Wow. That would be pretty damn good for them. I had an idea too, but yours is better. So here's what I think is the second best thing that could happen to the Red Sox: they don't lose another game this season.

Estimated number of Red Sox players who give a crap how Phil Mickelson golfs: 1.5

A generous 1.5

But if he doesn’t win? No big deal. The Red Sox will cope. They’re used to this. Really.

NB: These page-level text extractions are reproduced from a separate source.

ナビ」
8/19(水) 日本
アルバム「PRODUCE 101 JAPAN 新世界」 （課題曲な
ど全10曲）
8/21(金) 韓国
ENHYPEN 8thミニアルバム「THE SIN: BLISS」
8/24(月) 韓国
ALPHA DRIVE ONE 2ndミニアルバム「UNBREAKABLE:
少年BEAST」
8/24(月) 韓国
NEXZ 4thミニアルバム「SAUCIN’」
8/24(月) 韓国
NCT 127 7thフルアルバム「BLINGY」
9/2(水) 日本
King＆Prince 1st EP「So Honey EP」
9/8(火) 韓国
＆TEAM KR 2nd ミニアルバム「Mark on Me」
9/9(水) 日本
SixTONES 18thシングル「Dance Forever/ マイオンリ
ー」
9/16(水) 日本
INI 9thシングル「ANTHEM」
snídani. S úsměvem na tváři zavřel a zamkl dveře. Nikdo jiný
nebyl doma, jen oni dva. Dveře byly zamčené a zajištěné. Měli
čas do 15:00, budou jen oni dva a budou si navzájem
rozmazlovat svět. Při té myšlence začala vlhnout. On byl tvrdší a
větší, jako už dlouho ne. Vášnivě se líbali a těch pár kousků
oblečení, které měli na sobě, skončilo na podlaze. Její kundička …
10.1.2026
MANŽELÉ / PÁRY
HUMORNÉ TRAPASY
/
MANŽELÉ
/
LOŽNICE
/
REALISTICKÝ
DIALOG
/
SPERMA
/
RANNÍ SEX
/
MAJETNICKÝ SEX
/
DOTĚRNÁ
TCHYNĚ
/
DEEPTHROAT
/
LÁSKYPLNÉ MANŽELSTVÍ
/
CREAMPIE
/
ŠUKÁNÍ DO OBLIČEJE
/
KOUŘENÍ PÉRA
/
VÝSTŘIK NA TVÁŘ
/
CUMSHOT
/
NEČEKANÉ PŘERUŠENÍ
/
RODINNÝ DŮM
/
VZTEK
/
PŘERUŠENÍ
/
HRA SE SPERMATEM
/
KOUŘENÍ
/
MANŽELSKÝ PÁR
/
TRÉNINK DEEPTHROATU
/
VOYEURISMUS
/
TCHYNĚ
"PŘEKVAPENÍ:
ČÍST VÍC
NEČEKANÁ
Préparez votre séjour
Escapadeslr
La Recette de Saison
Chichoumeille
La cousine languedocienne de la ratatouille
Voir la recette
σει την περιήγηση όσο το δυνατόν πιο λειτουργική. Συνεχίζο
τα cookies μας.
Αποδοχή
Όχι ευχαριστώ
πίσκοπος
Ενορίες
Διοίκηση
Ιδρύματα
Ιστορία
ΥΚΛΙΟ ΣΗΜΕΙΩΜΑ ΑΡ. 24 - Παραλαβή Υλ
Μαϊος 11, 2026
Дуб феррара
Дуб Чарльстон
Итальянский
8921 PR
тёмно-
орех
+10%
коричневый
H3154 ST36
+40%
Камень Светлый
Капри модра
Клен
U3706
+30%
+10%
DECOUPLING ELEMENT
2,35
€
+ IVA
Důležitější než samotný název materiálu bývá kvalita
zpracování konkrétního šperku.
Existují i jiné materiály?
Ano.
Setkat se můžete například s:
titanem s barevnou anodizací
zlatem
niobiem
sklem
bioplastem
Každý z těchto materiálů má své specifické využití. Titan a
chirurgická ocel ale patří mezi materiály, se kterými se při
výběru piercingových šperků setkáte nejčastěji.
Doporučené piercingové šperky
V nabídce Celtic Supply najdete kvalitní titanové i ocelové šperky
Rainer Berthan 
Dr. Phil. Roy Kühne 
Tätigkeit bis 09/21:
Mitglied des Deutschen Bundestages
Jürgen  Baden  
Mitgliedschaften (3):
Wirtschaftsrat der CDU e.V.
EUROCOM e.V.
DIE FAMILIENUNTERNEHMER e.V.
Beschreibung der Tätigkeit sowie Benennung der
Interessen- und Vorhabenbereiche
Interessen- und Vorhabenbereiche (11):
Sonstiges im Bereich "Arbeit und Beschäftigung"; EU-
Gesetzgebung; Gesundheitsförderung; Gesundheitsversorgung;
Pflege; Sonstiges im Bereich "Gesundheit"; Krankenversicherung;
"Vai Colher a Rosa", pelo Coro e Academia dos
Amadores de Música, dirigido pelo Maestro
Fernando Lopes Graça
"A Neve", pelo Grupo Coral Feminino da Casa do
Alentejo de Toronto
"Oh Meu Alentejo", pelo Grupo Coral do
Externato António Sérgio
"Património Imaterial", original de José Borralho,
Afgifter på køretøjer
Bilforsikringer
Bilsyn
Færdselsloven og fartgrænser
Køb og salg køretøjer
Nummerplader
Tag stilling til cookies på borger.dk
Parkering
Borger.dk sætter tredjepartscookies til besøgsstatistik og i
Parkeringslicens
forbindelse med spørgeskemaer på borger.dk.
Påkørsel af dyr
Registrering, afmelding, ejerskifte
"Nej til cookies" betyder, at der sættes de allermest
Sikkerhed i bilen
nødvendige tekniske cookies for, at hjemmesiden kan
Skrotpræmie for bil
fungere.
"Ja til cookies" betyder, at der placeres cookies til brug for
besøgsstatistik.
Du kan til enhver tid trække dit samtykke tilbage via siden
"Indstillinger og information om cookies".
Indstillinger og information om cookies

Phil Mickelson, the fate of the A.L. East is in your hands. Just know that if you mess this up, the Boston Red Sox will forever look to you as the reason they didn't make it this year, because you didn't lead them by example. Why is that your problem? Ventre said so.

5 comments:

pnoles said...

Fuck that, Fire Joe Morgan did a writeup of the same article just before me. Ah well....

larry b said...

good find and all (how many morons try to combine golf with baseball? at least one i guess) but i'm 99% sure the stuff about ortiz and jd drew and schilling breaking out is sarcasm. note the transition from the sarcasm in the "the red sox never ever choke down the stretch" section right before.

m said...

Pythagenport?

pnoles said...

pythagenport expected won-loss record.

yeah....upon reading that again, i suppose it is....i'll edit this

larry b said...

m- it's a rough formula that (supposedly) indicates what a team's record should be based on how good they are at scoring runs and not allowing runs. google it to get a full explanation. the basic idea behind it is: if you win 2 games 10-0, and lose 4 games 2-1, you're not really that bad of a team. not team that should be winning only a third of its games anyways. you're very good at scoring runs (in general, no, it doesn't take situational ability into account or anything) and not that bad at allowing runs. so if you keep scoring and allowing runs at that pace, you should end up winning a lot more games than you lose despite your current 2-4 record. conversely, if you win 4 games 2-1 and lose 2 game 10-0, your run totals indicate you're probably not going to keep up your .667 pace. its a very curde tool, but can offer some very useful information from time to time. this season the yankees "should" have a much better record than they do, and the diamondbacks "should" have a much worse record. it's no coincidence that the former has a terrible bullpen (theoretically causing them to lose a lot of close games) and the latter has an amazing bullpen. but right now it's a safe bet to assume the yankees will make a good run at the red sox and the d-backs will fade out of the NL west race. probably. maybe.